There are some parts of the world — Western Europe, Australia, New Zealand — that do widely use harm-reduction strategies, including needle exchange. And programs have begun even in Iran, of all places, which offers needle exchange and methadone; its program of giving prisoners methadone is now the world’s largest. China is now taking AIDS seriously, beginning to institute government-sponsored harm reduction nationwide. But the overwhelming majority of drug injectors around the world still have no such access. Because government financing is so politically unpopular, in most of the 77 countries that offer needle exchange, the programs are run by nongovernmental groups. As a result, these efforts are small, isolated and often undermined by uncooperative police and health departments. The world is casting aside the single most effective AIDS prevention strategy we know.

Russia needs needle exchange more than any other country: its H.I.V. epidemic is large, one of the fastest-growing in the world, and perhaps the most dominated by injecting drug use.
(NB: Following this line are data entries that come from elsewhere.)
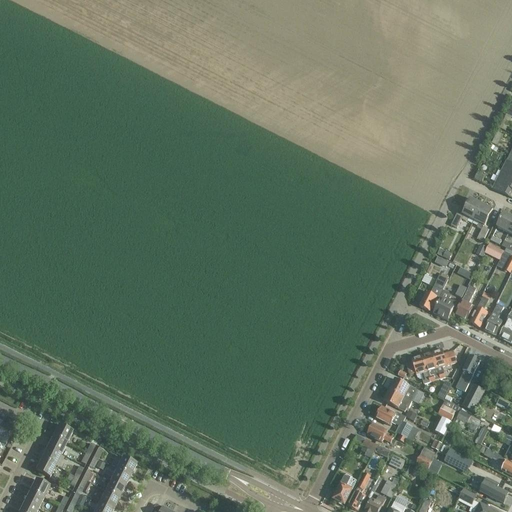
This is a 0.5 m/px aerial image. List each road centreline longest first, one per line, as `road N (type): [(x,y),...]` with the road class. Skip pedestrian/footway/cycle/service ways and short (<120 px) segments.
road 1 (tertiary): [(277,501),(0,360)]
road 2 (residential): [(308,511),(390,349)]
road 3 (residential): [(390,349),(405,314),(400,302),(446,211)]
road 4 (residential): [(0,510),(41,427),(0,406)]
road 5 (residential): [(511,363),(448,331),(390,349)]
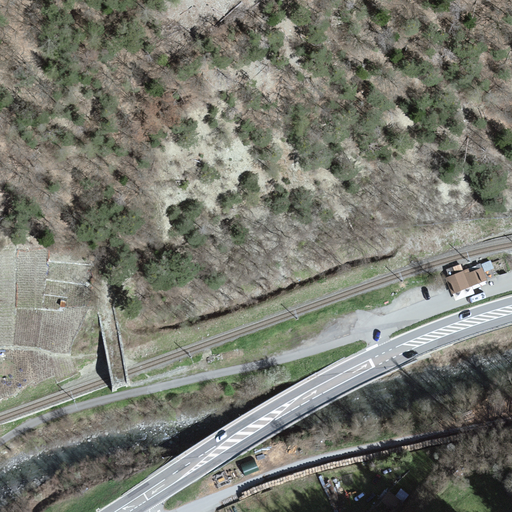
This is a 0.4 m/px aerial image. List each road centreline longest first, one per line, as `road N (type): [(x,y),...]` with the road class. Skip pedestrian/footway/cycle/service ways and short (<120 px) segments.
road 1 (unclassified): [(372,336),(70,408),(0,441)]
road 2 (primary): [(119,511),(388,356)]
road 3 (unclassified): [(511,285),(372,336)]
road 4 (primary): [(388,356),(511,311)]
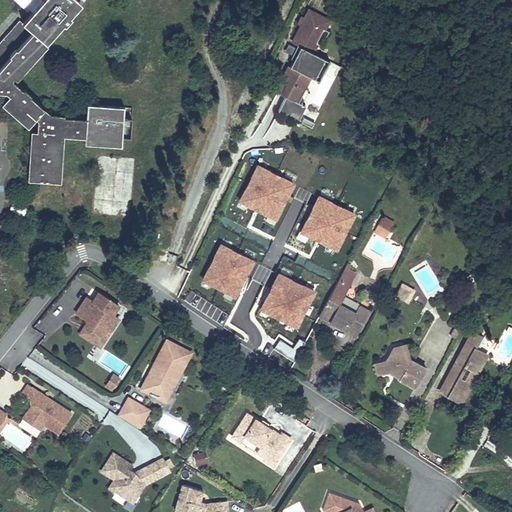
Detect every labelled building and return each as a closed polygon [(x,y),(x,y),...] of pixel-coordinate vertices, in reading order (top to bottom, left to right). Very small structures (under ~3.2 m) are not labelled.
[(0,92),(6,93),(9,96),(2,103),(29,126),(35,119),(38,121),(37,132),(33,132),(29,181),(59,183),(63,135),(85,137),(85,144),(122,146),(122,137),(131,138),(132,118),(124,118),(124,106),(87,104),(87,119),(64,118),(64,116),(50,115),(30,97),(31,95),(23,88),(22,90),(12,81),(13,76),(17,79),(47,44),(45,42),(62,22),(65,25),(71,17),(68,15),(79,2),(78,0),(83,0),(43,0),(24,24),(19,21),(0,42),(0,92)] [(282,76),(274,90),(287,97),(279,113),(291,119),(291,118),(299,121),(306,107),(302,105),(303,103),(301,105),(299,103),(306,89),(304,88),(310,76),(313,69),(306,65),(313,52),(325,29),(319,26),(323,18),(311,12),(307,18),(304,16),(299,24),(303,26),(295,43),(299,45),(292,58),(295,59),(285,77),(282,76)] [(319,26),(325,29),(329,21),(323,18),(319,26)] [(330,61),(313,52),(306,65),(313,69),(310,76),(320,81),(330,61)] [(304,118),(302,123),(312,128),(315,123),(304,118)] [(245,195),(230,224),(242,230),(256,201),(245,195)] [(317,195),(301,232),(337,248),(353,211),(317,195)] [(26,210),(25,201),(11,203),(13,212),(26,210)] [(381,214),(372,231),(385,238),(394,221),(381,214)] [(238,276),(249,286),(261,272),(264,273),(263,278),(262,282),(289,295),(301,272),(315,270),(312,245),(298,247),(297,236),(280,238),(265,230),(249,262),(248,261),(238,276)] [(319,316),(346,331),(353,318),(363,323),(370,311),(358,305),(355,312),(339,304),(356,272),(345,267),(319,316)] [(261,272),(255,279),(262,282),(263,278),(264,273),(261,272)] [(408,303),(415,289),(401,282),(394,295),(408,303)] [(103,332),(111,331),(118,320),(112,316),(118,307),(97,294),(91,303),(85,299),(75,315),(85,321),(86,325),(88,333),(84,338),(95,345),(103,332)] [(353,318),(346,331),(356,336),(363,323),(353,318)] [(84,338),(88,333),(86,325),(79,335),(84,338)] [(450,336),(454,339),(459,332),(454,329),(450,336)] [(100,348),(111,331),(103,332),(95,345),(100,348)] [(473,331),(463,350),(470,354),(472,351),(482,355),(474,371),(477,372),(487,354),(474,347),(480,335),(473,331)] [(168,342),(167,341),(152,368),(156,370),(158,366),(155,364),(168,342)] [(175,346),(168,342),(155,364),(158,366),(156,370),(152,368),(141,388),(148,392),(148,393),(155,397),(155,396),(163,400),(175,380),(169,377),(171,373),(174,375),(187,352),(180,349),(181,347),(175,344),(175,346)] [(406,344),(394,347),(404,353),(408,352),(406,344)] [(381,361),(385,373),(389,372),(393,371),(401,375),(399,378),(399,379),(414,388),(426,368),(411,360),(408,352),(404,353),(394,347),(387,360),(381,361)] [(463,350),(440,391),(461,402),(477,372),(474,371),(482,355),(472,351),(470,354),(463,350)] [(190,354),(187,352),(174,375),(171,373),(169,377),(175,380),(176,381),(190,354)] [(378,375),(385,373),(381,361),(374,363),(378,375)] [(110,390),(117,379),(112,375),(105,387),(110,390)] [(46,398),(28,386),(23,394),(32,401),(21,418),(30,424),(32,420),(35,420),(42,425),(56,434),(69,414),(50,401),(48,403),(44,401),(46,398)] [(127,400),(117,415),(137,428),(147,413),(127,400)] [(258,424),(245,415),(229,438),(238,444),(242,438),(247,431),(254,436),(250,443),(258,448),(253,454),(262,460),(264,458),(273,465),(286,446),(276,439),(278,437),(265,429),(258,424)] [(38,430),(42,425),(35,420),(32,420),(30,424),(38,430)] [(247,431),(242,438),(250,443),(254,436),(247,431)] [(206,450),(193,453),(196,465),(208,463),(206,450)] [(145,483),(138,469),(132,472),(130,474),(126,471),(127,469),(130,465),(110,452),(98,470),(111,479),(117,483),(112,491),(125,500),(131,491),(135,494),(142,484),(145,483)] [(160,458),(152,463),(159,476),(167,472),(160,458)] [(273,465),(264,458),(262,460),(261,462),(270,469),(273,465)] [(159,476),(152,463),(138,469),(145,483),(159,476)] [(314,465),(315,472),(322,470),(320,463),(314,465)] [(117,483),(111,479),(106,487),(112,491),(117,483)] [(199,492),(179,486),(171,511),(174,511),(223,511),(223,503),(203,505),(196,503),(199,492)] [(135,494),(131,491),(125,500),(129,503),(135,494)] [(325,496),(319,511),(357,511),(355,507),(347,511),(342,509),(344,503),(325,496)]
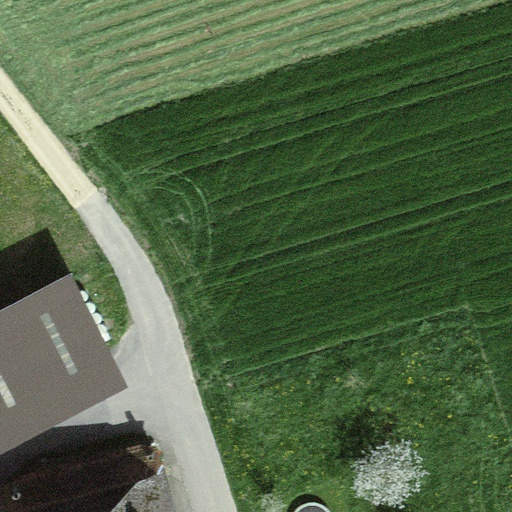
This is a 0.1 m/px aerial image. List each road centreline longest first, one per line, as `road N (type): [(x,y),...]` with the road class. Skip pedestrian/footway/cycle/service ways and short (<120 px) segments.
road 1 (track): [(0,91),(107,231),(216,511)]
road 2 (track): [(0,456),(166,373)]
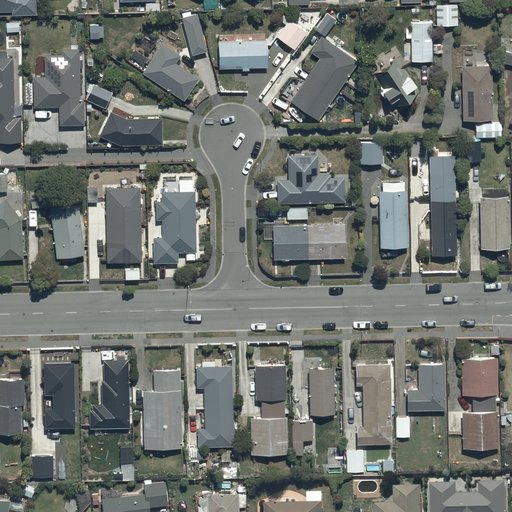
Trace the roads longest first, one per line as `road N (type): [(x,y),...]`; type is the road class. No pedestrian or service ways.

Yet the needle-exchange efforts that do exist are scarce, small and under siege. I traveled there recently to see what lessons they hold. At 9 p.m. on a May night, in a tough neighborhood in Moscow’s north, I joined two young men as they climbed the stairs from the Metro. Arseniy and David were in their late 20s, wearing jeans and baseball caps. They had arrived to give out clean needles and promote harm reduction — but theirs was a guerrilla effort.